TEXT UNDER STUDY:
● ● ● ● ●
# Picked up a king quad



## jasburrito (Jul 9, 2014)

That time of year. Freeze warnings in up already. Been plowing drive with 1500 dodge mm1 and bayou 220 2wd. wanting 4wd quad for a few years. Saw this 94 kq on craigys for 1250. Quads sell for high prices in my area. So its a good deal really. Gonna need a winch and mount. The quad has high low super low and front diff lock. Plow site rules.but whatever. Cheers.


----------



## Banksy (Aug 31, 2005)

Cool vintage quad. That should plow much better than a 2x4 Bayou 220.


----------



## Sprag-O (Dec 31, 2013)

I have a 48" cycle country(?) plow on my Quadrunner 250, does/did the job well.

Buddy has a 54" moose blade on his similar vintage king quad. The height of the mid mount brackets aren't very desirable, but anything can be fixed  I know he has some trouble with the heavy weight stuff, but he's a light guy. 300# on my quadrunner and I've never had traction issues. (Both running ITP mudlites sans chains.)


----------



## jasburrito (Jul 9, 2014)
● ● ● ● ●
PROVIDED DATA:
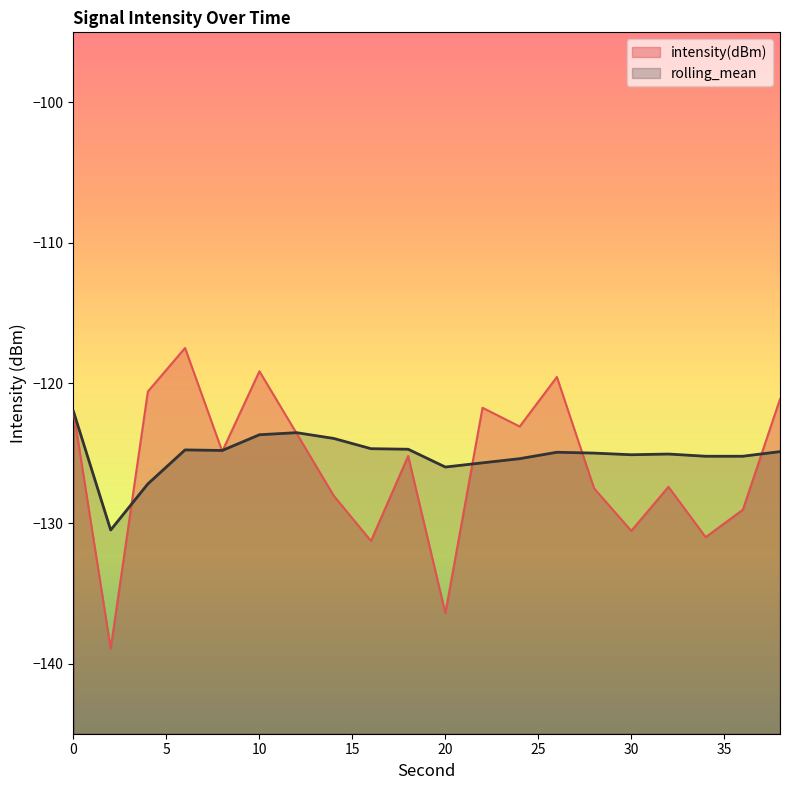

What is the value of the rolling_mean point at the 5th from the left?

-124.8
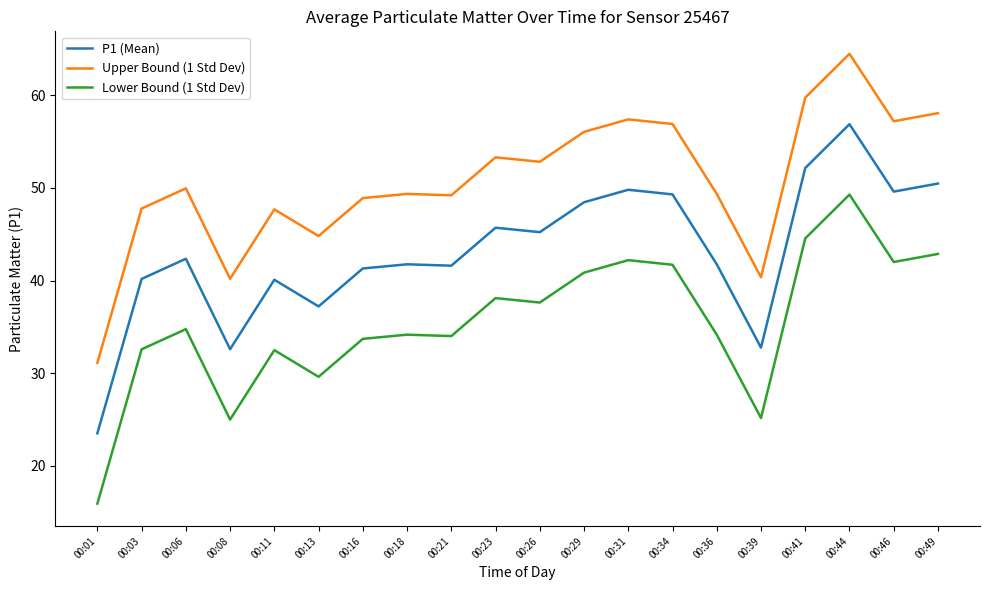

True or false: Lower Bound (1 Std Dev) has a value of 63.0 at 00:41.

False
● ● ● ● ●
TASK GOAL: In the forum thread about the king quad, reproduce the passage starting at "Buddy has a" and ending at "mudlites sans chains.)", changing "moose blade" to "steel blade". The material has no connection to the forum thread about the king quad.

RESULT FOR THIS EXERCISE:
Buddy has a 54" steel blade on his similar vintage king quad. The height of the mid mount brackets aren't very desirable, but anything can be fixed  I know he has some trouble with the heavy weight stuff, but he's a light guy. 300# on my quadrunner and I've never had traction issues. (Both running ITP mudlites sans chains.)